▶ _Description of the task_: Report every line of the records below that contains the word "Recorded", copying each such line in full.

(Extracted records)
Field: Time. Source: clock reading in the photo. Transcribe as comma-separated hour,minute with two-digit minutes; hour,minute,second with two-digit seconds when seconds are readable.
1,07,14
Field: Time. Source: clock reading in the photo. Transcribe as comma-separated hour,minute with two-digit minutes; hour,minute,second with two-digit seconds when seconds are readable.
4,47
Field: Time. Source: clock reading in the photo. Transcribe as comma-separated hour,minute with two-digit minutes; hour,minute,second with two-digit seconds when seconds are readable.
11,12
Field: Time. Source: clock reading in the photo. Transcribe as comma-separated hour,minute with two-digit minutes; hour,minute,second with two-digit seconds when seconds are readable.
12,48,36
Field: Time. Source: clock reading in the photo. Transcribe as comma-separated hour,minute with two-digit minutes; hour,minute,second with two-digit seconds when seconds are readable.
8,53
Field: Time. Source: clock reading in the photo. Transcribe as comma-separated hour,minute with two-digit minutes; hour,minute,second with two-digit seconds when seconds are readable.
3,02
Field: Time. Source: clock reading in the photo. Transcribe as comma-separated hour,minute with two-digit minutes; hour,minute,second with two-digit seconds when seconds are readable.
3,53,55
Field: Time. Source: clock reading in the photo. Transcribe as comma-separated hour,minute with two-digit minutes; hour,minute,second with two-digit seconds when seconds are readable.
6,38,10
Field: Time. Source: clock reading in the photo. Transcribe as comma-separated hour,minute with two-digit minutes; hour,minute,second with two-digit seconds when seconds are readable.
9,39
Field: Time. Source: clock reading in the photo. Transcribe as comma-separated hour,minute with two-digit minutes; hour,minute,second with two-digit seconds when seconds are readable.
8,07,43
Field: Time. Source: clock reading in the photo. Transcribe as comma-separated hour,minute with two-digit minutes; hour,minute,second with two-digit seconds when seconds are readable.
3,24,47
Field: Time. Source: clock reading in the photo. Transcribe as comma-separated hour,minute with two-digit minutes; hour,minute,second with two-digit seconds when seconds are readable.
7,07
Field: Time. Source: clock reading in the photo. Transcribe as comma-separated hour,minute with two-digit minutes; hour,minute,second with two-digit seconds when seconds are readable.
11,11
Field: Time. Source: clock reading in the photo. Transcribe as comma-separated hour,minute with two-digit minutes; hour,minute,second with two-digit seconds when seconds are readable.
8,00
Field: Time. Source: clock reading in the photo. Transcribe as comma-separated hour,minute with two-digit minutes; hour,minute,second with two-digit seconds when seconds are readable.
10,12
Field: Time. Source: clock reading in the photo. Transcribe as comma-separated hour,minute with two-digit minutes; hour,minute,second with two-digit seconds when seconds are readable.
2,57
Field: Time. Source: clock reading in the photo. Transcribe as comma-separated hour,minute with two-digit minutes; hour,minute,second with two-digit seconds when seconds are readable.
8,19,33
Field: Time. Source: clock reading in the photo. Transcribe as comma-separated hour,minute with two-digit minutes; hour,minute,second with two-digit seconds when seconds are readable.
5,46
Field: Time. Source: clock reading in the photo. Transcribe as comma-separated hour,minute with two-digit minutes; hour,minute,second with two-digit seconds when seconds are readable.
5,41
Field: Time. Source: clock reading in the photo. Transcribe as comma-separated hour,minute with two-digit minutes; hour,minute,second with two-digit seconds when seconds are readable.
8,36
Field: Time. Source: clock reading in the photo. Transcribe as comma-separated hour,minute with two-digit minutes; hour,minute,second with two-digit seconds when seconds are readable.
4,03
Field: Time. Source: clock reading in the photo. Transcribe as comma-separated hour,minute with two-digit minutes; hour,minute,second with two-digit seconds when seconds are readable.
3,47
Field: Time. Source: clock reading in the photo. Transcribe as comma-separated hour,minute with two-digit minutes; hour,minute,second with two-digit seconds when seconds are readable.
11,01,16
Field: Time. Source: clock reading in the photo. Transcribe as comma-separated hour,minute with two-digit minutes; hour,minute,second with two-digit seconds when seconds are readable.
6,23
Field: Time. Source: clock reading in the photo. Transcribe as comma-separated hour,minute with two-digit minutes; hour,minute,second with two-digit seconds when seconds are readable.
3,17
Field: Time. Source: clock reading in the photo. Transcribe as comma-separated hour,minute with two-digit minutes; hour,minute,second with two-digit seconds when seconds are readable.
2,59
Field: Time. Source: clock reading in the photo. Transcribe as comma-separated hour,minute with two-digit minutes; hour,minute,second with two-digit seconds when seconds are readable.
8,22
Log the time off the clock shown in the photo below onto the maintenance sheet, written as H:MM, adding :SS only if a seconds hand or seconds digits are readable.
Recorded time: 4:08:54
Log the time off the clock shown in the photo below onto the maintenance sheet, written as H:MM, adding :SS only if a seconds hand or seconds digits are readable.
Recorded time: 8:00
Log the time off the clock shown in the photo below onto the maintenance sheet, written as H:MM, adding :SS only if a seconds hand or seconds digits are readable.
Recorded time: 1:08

▶ _Task result_:
Recorded time: 4:08:54
Recorded time: 8:00
Recorded time: 1:08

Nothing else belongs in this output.